He took a bite, chewed slowly, watching her the while. She found she couldn’t look at him for any length of time without her cheeks growing uncomfortably warm.

“Strange to find you in the camp of Mars, then,” he said. “We are an army, Ms. Moonchild.”

“Isis,” she said quickly. “Isis Moon. ‘Moonchild’ is an ace name. I don’t know where I got it, to be honest. There are so many things I don’t know … To use an ace name seems so ego-bound, yet that’s how Mark and his other friends refer to me.”

“Isis, then. If I may.”

“Oh, yes—Eric.”

“So why are you here? This seems like a funny place to find a pacifist.”

“Perhaps pacifist is not the right word to use—oh. Forgive me if I seem to contradict you.”

He shook his head, mouth full.

“This food is excellent. The vegetables are crisp and flavorful.”

“Thank you. The Sterno-can cooking method adapts well to stir-frying. Sorry I’m not able to offer you kimchi. This probably tastes a little on the anemic side to you.”

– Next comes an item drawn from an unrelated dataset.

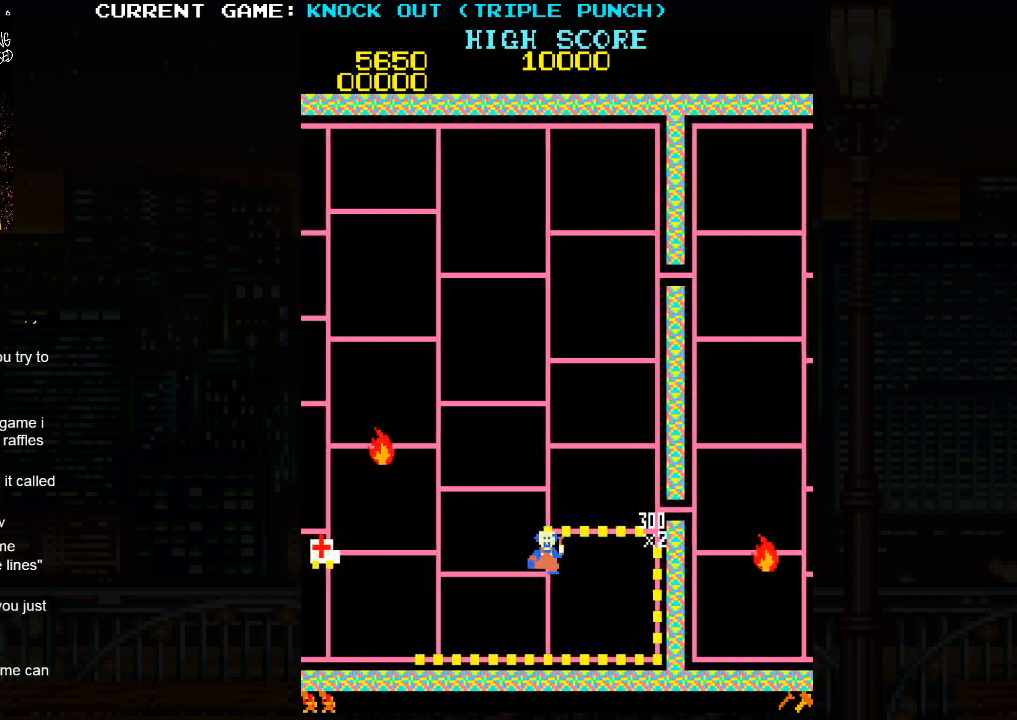
{"buttons": [], "left_stick": "down", "events": []}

“Oh, no, not at all. It’s wonderful.”

“You still haven’t answered my question.”

She lowered her eyes again. “I lack the skill with words that I have with my body. I have no gift of verbal evasion.”

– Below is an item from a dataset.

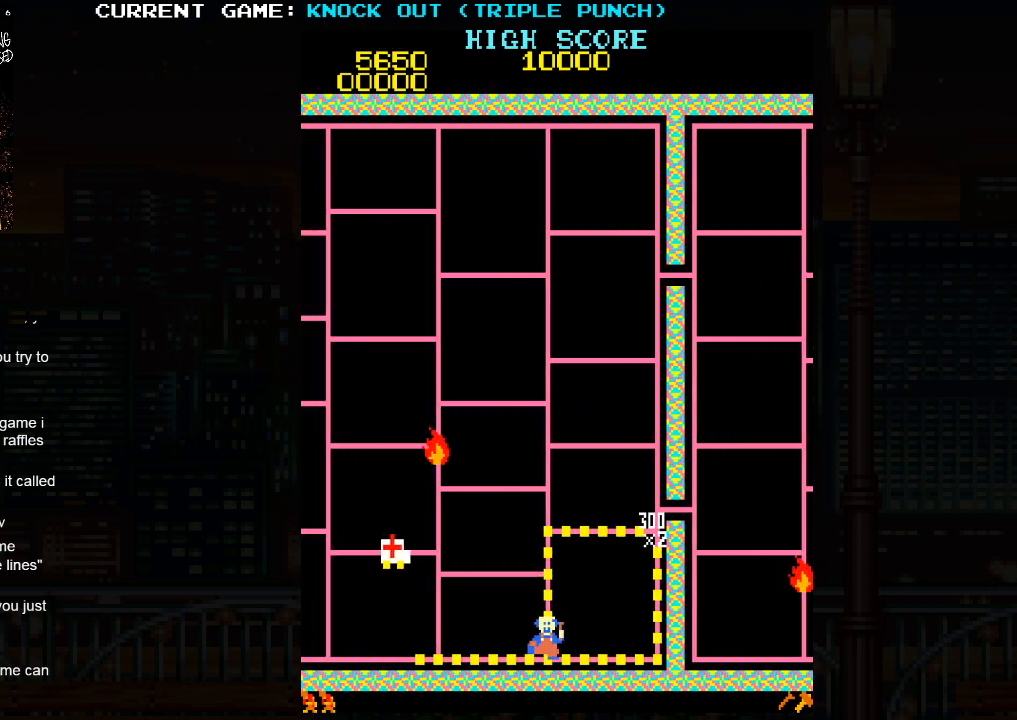
{"buttons": [], "left_stick": "left", "events": [[167, "left_stick", "left"]]}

She took a few bites in silence. He let her. He watched her closely.

“I do not forswear—is this the word? I have not renounced the use of force. There are times when it is necessary to defend the weak or needy, or to defend oneself. But I do renounce the doing of harm. Therefore I use force to subdue an attacker without hurting him, so that I can leave his presence. And so, with luck, he can cool down, let go his anger and perhaps through meditation realize that there is no need for violence.”

“But there is need for violence sometimes. However gently applied, the means you use to subdue your attacker still are violence.”

She sighed. “As I say, I have no skill for debate. The violence—I use is restrained, defensive. None suffer it who do not intend harm, and even they suffer as little as possible.”

He smiled, shaking his head. “That’s a sweet sentiment. I really applaud you for it, Ms. Moon—Isis. But what happens when your attacker isn’t just coming after you in the heat of passion? What happens when he really comes to kill you, and he won’t cool down? When he keeps picking himself up and dusting himself off and coming after you?”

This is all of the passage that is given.